Quantum-Guided Test Case Minimization for LLM-Based Code Generation
Huixiang Zhang, Mahzabeen Emu
TL;DR
The paper tackles the problem of controlling LLM-generated code by integrating Test-Driven Development with Test Case Minimization and formulates the core optimization as a Quadratic Unconstrained Binary Optimization problem using binary variables $t_i$ and a penalty-based objective, enabling solution on both classical and quantum hardware ($\min$ expression provided). Quantum annealing delivers a major speedup over simulated annealing on the core TCM task, while the end-to-end framework reduces total token usage by $36.5\%$, lowers cyclomatic complexity by $26.1\%$, and accelerates generation by $54.3\%$, demonstrating practical gains for CI/CD pipelines. The work highlights a productive synthesis of generative AI and combinatorial optimization and suggests a path toward more efficient, controllable code generation with precise test specifications.
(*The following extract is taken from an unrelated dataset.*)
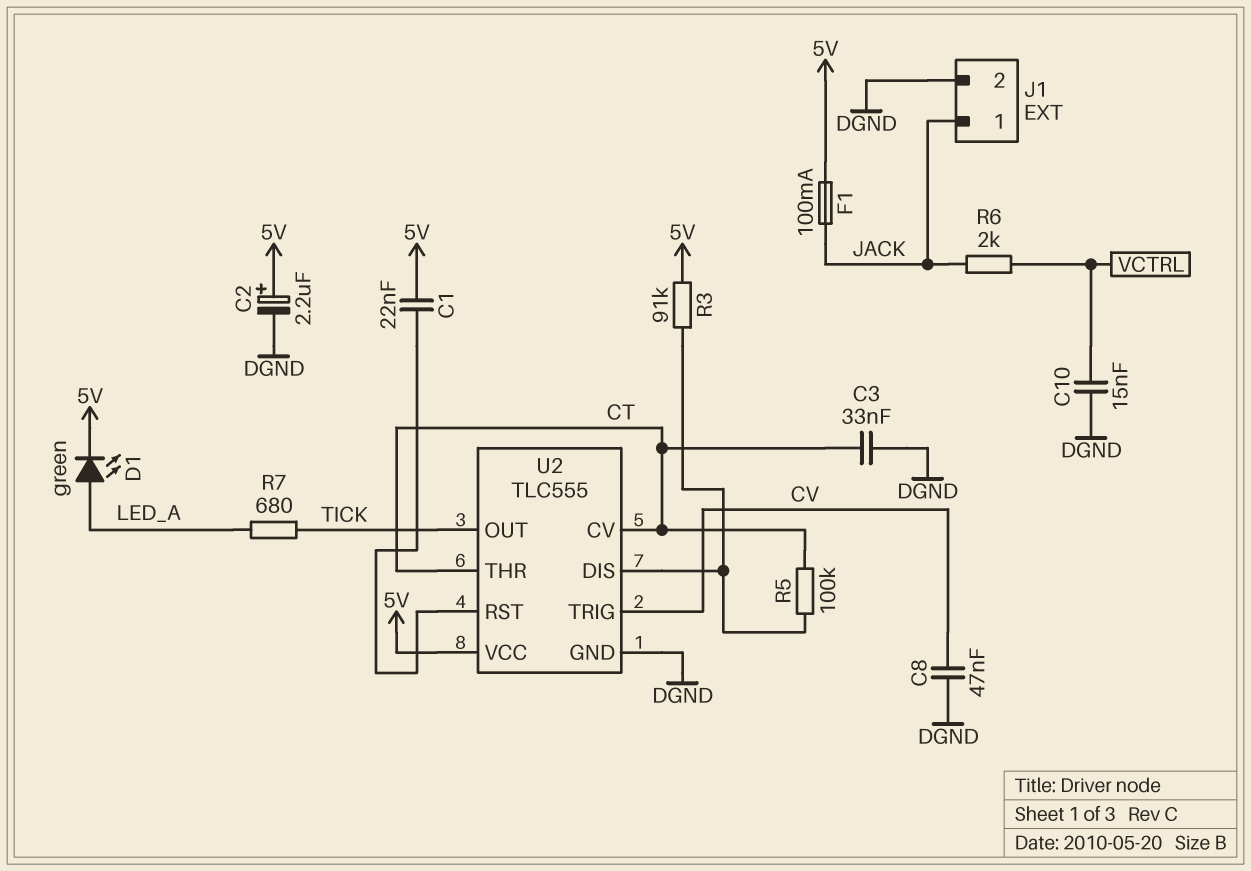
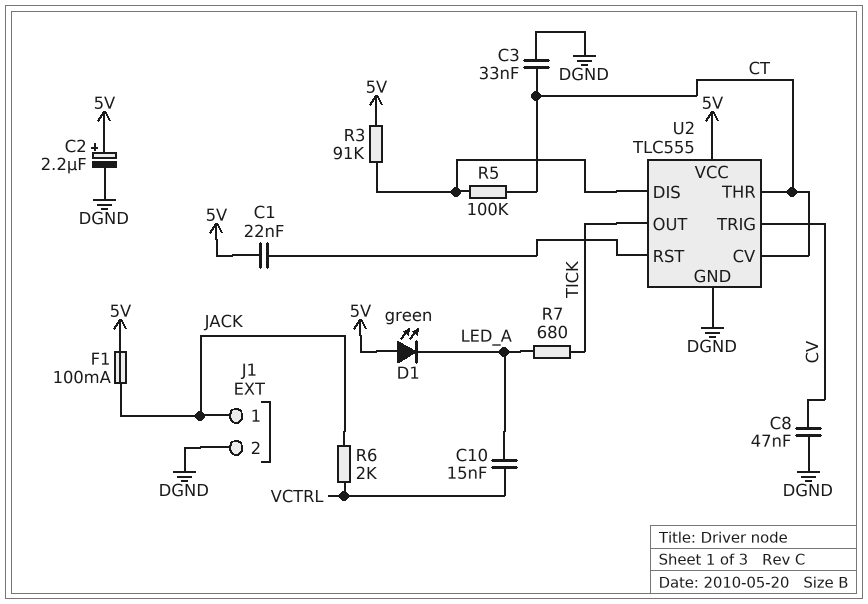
C10: 15nF (DGND, VCTRL) -> 15nF (LED_A, VCTRL)
D1: LED green (A LED_A, K 5V) -> LED green (A 5V, K LED_A)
It also discusses the critical role of careful model formulation in realizing the potential of quantum-accelerated software engineering.
Abstract
Precisely controlling Large Language Models (LLMs) to generate efficient and concise code is a central challenge in software engineering. We introduce a framework based on Test-Driven Development (TDD) that transforms code specification into a combinatorial optimization task. The framework first prompts an LLM to generate a test suite, then formulates the Test Case Minimization (TCM) problem as a Quadratic Unconstrained Binary Optimization (QUBO) model. This QUBO paradigm is compatible with both classical solvers and emerging hardware such as quantum annealers. Experimentally, quantum annealing solves the core TCM task 16 times faster than simulated annealing. This performance underpins our end-to-end framework, which reduces total token consumption by 36.5\% and significantly improves code quality. This work demonstrates a powerful synergy between generative AI and combinatorial optimization in software engineering, highlighting the critical importance of precise model formulation.